====== ÜBUNGSTEXT
Wen treffen Cyberattacken am häufigsten?

Analysen haben ergeben, dass über 20 Prozent aller erfolgreichen Attacken Produktionsbetriebe, Behörden und Bildungseinrichtungen trafen. Das erfolgreiche Ausspähen erfolgt in erster Linie mittels Phishing und Social Engineering. Ein Bruchteil aller „Einbrüche“ ist auf Spionage zurückführen, der Rest ist finanziell motiviert. Der Startpunkt fast der Hälfte aller erfolgreichen Angriffe waren Phishing-E-Mails. Quasi alle dieser betrügerischen Mails bringen entweder Malware direkt als Anhang mit, oder leiten Opfer auf Webseiten, die Rechner infizieren. Neben einer wirkungsvollen Antivirus-/ Antimalwaresoftware ist eine kontinuierliche Sensibilisierung der Mitarbeiter am wichtigsten.

Wie John Loveland, Global Head of Cyber Security Strategy & Marketing bei Verizon, im Gespräch mit heise Security erklärte, variiert die Qualität der E-Mails spürbar: Von aufwändig gestalteten Spear-Phishing-Nachrichten bis hin zu massenhaft verteilten Mails mit vermeintlichen DHL-Paketbenachrichtigungen, vorgeblichen iTunes-Sperrhinweisen oder angeblichen Telefonrechnungen im Anhang ist alles dabei. Der Erfolg scheint den Angreifern recht zu geben, da immer noch genügend Opfer auf diese Betrugsmaschen hereinfallen. In manchen Organisationen gingen Mitarbeiter sogar mehr als einmal der gleichen Masche auf den Leim.
============
_ANWEISUNGEN_
(a) Was war laut dem Text über Cyberattacken der Startpunkt fast der Hälfte aller erfolgreichen Angriffe?
(b) Kopieren Sie aus dem Text über Cyberattacken wortgetreu alles von „Wen treffen Cyberattacken“ bis hinunter zu „Mitarbeiter am wichtigsten.“.
====== EXTRAHIERTE INFORMATIONEN
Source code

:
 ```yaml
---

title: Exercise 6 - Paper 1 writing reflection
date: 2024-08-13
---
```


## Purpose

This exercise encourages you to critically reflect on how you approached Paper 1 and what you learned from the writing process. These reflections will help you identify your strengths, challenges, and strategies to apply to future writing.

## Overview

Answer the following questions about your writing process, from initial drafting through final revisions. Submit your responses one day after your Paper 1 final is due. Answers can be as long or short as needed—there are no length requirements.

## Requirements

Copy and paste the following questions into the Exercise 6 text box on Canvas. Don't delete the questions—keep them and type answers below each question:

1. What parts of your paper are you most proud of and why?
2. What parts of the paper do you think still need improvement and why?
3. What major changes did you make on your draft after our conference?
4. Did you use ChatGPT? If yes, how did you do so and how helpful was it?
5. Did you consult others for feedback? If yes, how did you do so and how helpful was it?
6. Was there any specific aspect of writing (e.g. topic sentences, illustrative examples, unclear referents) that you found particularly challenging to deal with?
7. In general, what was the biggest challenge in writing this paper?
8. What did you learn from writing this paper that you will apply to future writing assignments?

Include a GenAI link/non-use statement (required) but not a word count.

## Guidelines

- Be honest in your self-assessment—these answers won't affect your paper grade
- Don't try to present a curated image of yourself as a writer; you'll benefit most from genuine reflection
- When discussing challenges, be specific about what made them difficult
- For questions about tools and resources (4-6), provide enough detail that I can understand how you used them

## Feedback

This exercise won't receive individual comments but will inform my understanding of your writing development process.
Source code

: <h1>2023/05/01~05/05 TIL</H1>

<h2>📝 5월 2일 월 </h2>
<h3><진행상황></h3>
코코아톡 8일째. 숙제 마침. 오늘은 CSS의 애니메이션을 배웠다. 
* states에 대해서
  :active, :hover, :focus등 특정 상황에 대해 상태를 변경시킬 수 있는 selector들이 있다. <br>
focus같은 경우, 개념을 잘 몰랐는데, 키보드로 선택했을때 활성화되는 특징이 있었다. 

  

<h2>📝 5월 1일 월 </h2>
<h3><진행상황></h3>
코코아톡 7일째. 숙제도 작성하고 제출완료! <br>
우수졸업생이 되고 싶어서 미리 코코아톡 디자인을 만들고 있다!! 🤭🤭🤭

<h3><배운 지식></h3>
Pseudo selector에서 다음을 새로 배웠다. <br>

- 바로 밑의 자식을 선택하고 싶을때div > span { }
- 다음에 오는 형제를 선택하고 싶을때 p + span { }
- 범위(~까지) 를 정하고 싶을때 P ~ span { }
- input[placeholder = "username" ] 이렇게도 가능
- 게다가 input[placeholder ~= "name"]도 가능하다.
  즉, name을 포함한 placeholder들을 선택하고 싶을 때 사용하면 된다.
============
_ERGEBNISSE DER AUFGABEN_
(a) Phishing-E-Mails.

(b)
Wen treffen Cyberattacken am häufigsten?

Analysen haben ergeben, dass über 20 Prozent aller erfolgreichen Attacken Produktionsbetriebe, Behörden und Bildungseinrichtungen trafen. Das erfolgreiche Ausspähen erfolgt in erster Linie mittels Phishing und Social Engineering. Ein Bruchteil aller „Einbrüche“ ist auf Spionage zurückführen, der Rest ist finanziell motiviert. Der Startpunkt fast der Hälfte aller erfolgreichen Angriffe waren Phishing-E-Mails. Quasi alle dieser betrügerischen Mails bringen entweder Malware direkt als Anhang mit, oder leiten Opfer auf Webseiten, die Rechner infizieren. Neben einer wirkungsvollen Antivirus-/ Antimalwaresoftware ist eine kontinuierliche Sensibilisierung der Mitarbeiter am wichtigsten.